COMPLETE THE FOLLOWING →
**1)** Summarize the master's degree requirements text in two sentences.
**2)** Pick up the master's degree requirements text after its final sentence and keep writing.

GIVEN TEXT →
⟨

Masters Degree Requirements
From the Grad Guide 2019:
24 graded classroom credits
(500 or 600 level classes)
|Only graded courses apply. Up to 15 credits may be taken in courses offered outside the department (with advisor approval)|
|9 credits at 600-699 level||May be taken graded or pass/no pass, but only graded courses can apply toward the 24 credits above.|
|9 thesis credits||GEOL 503. At least 3 thesis credits must be taken in the final term.|
|remaining credits||Can include research, readings, and seminars. Students are expected to register for and attend the department seminar and graduate student seminar (607) each term.|
|45 credits total (at least 30 credit hours in residence, in the major)|
A master’s degree candidate must earn a minimum of 45 credits at the graduate level and complete a thesis approved by their thesis committee. Of the 45 credits, 24 credits must be earned in graded classroom courses. Nine credits must be in courses numbered 600-699, which may be graded or pass/no pass. Students are urged to take lecture-based courses when offered if they are appropriate for their sub-discipline, but 600 level credits may also be earned through non-lecture courses such as 601 Research, 605 Reading, 607 Seminar. Masters students may NOT register for 603, which is reserved for doctoral students. Up to 15 credits may, with the approval of the graduate advisor, be taken in related sciences. As part of the total credits for the degree, nine credits of Thesis (GEOL 503) are required. The remaining credits may include independent work, such as reading and research, and/or the departmental seminar. The seminar, in which outside speakers, faculty, or graduate students speak on some topic of general interest, is held once weekly in the afternoon during fall, winter, and spring terms. All students are required to register for one hour of seminar (GEOL 507) credit each term. Students are also expected to take GEOL 607—New Graduate Seminar series during their first year, and GEOL 607—Graduate Seminar when it is offered. Students may transfer up to 6 hours of graduate work from another non Oregon University System institution. A form must be filed with the Graduate School requesting transfer of these credits.
A minimum of 30 credit hours, over a minimum of two terms, must be taken on the Eugene campus. Graduate students at the University may, with advisor and departmental approval, take graduate courses at institutions in the Oregon University System participating in the Joint Campus program. A student registers for these courses with the University of Oregon registrar, who records each grade on the academic record under Joint-Campus Course (JC 610). The student must be a matriculated UO graduate student in an advanced degree program and registered for UO courses the same term the JC 610 course is taken. A maximum of 15 JC credits may be applied toward a graduate degree program. Forms are available at the Office of the Registrar.

⟩

DATA PROVIDED →
⟨

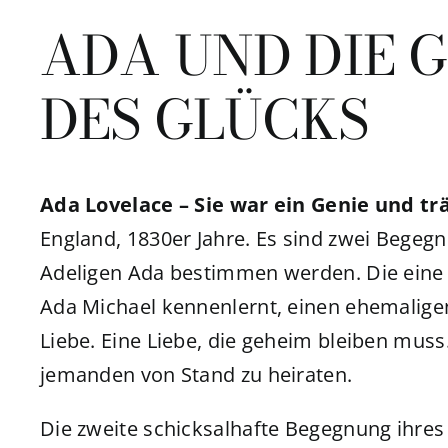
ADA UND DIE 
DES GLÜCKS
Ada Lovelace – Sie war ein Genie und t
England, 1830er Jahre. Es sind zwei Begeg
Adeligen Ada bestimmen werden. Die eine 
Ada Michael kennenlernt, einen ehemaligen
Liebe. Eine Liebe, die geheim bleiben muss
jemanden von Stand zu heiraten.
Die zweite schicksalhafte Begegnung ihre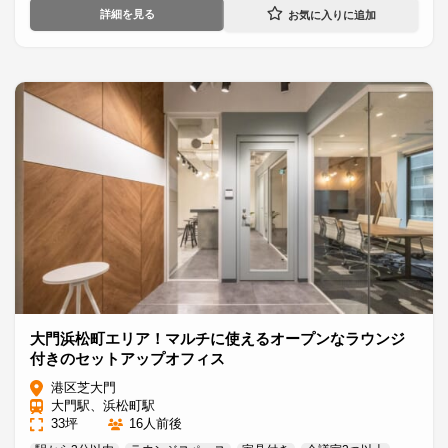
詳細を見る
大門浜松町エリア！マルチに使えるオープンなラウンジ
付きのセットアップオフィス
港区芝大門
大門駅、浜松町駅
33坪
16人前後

⟩
⟨

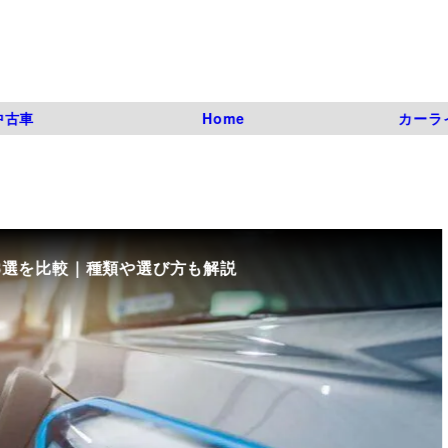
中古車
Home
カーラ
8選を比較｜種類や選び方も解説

⟩

ANSWER SECTION →
**1)** A master's candidate must earn at least 45 graduate credits and complete a thesis approved by their thesis committee. These credits include 24 graded classroom credits, nine credits in courses numbered 600-699, and nine thesis credits, with at least 30 credit hours taken on the Eugene campus over a minimum of two terms.

**2)**
Graduate students are expected to maintain a GPA of 3.0 or better in their course work. If a student’s GPA falls below 3.0 or they fail to show satisfactory progress toward completion of their degree (see section 5.2.4), they are subject to disqualification. A grade lower than a C- or a N (no-pass) will not be counted toward fulfilling the 24 graded credit requirement for Master’s degree students. Students must score at least a B- to earn a P (pass) in a non-graded course. Graduate School policy requires that students must convert a graduate course grade of Incomplete (“I”) into a passing grade within one calendar year of the term the course was taken. After one year, the student must petition to the Graduate School for the removal of an incomplete. The petition is not necessary for Incompletes in Research or Thesis. Thesis “I” credits only are converted by the Graduate School to passing grades “P” upon awarding of the degree. Instructors must submit grade changes for Research “I” credits.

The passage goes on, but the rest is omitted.